* [WHAT IS REQUIRED]
Print the records below from the first line through the line containing "The federal and", both included, word for word.

___ SUPPLIED RECORDS

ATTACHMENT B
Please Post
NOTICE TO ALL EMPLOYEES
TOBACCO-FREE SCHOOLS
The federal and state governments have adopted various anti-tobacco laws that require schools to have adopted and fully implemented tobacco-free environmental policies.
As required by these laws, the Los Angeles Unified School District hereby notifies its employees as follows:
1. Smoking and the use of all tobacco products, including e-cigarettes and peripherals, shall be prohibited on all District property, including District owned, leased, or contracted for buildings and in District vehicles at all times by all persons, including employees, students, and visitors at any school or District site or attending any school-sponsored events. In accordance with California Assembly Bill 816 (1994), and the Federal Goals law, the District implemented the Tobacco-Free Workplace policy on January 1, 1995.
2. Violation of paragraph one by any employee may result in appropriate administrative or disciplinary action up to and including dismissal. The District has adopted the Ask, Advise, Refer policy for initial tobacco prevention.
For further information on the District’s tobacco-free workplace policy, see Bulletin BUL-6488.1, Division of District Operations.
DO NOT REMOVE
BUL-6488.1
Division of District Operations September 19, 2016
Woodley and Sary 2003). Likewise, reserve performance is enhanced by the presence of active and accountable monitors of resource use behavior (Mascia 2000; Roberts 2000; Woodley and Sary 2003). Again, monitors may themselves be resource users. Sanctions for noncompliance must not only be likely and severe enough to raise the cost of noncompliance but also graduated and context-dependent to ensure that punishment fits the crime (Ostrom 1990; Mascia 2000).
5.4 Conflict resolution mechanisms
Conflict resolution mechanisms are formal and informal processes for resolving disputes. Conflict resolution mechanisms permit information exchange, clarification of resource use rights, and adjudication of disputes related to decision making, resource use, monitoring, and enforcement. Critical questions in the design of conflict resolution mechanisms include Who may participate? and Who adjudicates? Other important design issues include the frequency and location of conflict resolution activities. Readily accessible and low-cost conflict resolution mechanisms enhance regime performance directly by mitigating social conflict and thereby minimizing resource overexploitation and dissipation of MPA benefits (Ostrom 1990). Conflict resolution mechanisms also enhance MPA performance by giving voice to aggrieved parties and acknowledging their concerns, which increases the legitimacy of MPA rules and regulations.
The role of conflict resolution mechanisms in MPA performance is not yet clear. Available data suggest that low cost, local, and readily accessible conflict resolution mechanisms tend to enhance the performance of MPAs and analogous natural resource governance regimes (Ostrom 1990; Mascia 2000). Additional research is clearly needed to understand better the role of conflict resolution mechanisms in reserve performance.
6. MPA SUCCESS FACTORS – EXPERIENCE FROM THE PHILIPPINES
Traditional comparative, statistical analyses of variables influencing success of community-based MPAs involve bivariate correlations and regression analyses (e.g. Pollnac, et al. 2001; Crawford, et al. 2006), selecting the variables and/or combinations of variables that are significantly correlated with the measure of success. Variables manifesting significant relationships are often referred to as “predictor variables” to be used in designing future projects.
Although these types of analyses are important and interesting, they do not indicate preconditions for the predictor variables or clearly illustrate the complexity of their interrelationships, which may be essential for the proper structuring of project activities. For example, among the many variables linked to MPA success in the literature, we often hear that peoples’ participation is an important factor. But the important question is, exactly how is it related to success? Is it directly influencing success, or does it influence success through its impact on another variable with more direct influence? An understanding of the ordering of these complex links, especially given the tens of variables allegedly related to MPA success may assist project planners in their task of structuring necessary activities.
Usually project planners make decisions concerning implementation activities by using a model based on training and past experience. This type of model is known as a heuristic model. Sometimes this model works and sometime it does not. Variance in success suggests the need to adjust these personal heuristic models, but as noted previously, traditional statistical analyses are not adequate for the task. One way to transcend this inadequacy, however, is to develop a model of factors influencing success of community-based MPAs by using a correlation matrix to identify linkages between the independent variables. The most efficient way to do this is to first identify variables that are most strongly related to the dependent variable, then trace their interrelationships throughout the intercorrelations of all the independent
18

______

* [WRITTEN ANSWER]
ATTACHMENT B
Please Post
NOTICE TO ALL EMPLOYEES
TOBACCO-FREE SCHOOLS
The federal and state governments have adopted various anti-tobacco laws that require schools to have adopted and fully implemented tobacco-free environmental policies.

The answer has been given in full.